There are 14 questions: You get one point for each that you can check off at the end of the week.
Do you cook with olive oil instead of butter? Give yourself a point.
Do you consume more than 4 tablespoons of olive oil per day? Give yourself another point.
Do you eat more than 400 g of fresh vegetables per day or more than three fruits? Give yourself a point for each.
You also get points if you reach the goals by eating enough fish, nuts, legumes and dishes with the famous Italian red sauce, with onions and garlic. (No mention of basil, alas.)
These are the “good” foods.
(You also get a point if you drink “more than 7 cups of wine” per week. Cheers!)
But… you also get points for avoiding bad foods: namely the things mentioned above, like cookies, red meat, and soda.
The latest study was published in the peer-reviewed scientific journal BMC Medicine.

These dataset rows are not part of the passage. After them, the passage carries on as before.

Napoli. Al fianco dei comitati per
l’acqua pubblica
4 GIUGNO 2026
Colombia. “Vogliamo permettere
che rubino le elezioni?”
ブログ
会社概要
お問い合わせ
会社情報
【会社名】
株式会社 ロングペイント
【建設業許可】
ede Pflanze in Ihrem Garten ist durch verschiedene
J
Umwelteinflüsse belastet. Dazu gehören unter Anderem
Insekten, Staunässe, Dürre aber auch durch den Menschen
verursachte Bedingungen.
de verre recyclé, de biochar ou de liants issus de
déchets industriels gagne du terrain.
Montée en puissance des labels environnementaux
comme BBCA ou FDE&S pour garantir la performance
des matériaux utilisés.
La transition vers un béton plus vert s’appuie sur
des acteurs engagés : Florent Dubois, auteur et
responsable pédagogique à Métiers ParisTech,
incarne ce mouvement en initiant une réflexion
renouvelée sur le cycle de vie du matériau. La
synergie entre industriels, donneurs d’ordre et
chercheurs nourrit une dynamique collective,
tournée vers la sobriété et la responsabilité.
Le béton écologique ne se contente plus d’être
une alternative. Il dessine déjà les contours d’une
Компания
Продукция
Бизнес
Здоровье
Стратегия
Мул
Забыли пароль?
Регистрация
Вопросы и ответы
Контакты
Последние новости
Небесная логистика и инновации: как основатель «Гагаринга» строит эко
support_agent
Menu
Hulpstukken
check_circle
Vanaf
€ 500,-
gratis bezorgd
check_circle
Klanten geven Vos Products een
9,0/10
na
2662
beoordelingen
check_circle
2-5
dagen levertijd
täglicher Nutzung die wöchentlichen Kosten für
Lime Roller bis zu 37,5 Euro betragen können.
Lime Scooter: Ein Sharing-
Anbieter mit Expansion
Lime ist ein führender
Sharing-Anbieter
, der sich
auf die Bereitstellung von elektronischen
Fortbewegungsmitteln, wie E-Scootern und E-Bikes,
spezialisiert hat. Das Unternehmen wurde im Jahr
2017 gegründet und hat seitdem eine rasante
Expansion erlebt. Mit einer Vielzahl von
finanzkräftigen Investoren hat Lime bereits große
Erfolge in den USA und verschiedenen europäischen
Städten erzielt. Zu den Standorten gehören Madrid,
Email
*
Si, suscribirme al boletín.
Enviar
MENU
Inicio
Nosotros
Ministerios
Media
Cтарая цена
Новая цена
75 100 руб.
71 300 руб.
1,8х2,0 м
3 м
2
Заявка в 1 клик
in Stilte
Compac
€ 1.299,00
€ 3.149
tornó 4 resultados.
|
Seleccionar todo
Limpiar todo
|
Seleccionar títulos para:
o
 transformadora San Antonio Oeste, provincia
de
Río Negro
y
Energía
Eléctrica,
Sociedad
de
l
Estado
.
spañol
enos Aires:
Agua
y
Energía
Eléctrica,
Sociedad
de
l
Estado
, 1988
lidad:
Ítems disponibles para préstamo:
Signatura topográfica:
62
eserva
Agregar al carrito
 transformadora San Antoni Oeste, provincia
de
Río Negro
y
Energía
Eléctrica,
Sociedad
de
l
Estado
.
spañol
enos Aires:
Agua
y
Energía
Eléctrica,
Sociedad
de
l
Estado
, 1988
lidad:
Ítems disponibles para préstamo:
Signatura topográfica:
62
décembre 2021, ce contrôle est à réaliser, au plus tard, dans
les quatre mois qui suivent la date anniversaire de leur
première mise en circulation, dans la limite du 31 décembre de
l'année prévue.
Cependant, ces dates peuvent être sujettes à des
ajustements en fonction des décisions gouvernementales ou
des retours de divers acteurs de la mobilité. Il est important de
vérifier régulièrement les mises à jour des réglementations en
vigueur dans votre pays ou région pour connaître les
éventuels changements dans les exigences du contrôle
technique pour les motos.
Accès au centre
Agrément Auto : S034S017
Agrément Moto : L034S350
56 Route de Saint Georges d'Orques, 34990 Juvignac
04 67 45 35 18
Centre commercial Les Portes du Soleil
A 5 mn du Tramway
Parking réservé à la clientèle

Several previous studies have found a correlation between those who follow a healthy Mediterranean diet, lower rates of cognitive decline with age and a lower risk of dementia. Although no diet is perfect, the Mediterranean diet has come out on top, or winner, in study after study. The Cleveland Clinic reports that this diet lowers our risk of heart disease, cancer, and many other ailments, and helps us live longer.
Meanwhile, the Alzheimer Society reports that about 2% of Americans between the ages of 65 and 69 have dementia, with the rate then doubling roughly every five years. About a third of people over 90 have dementia, he reports.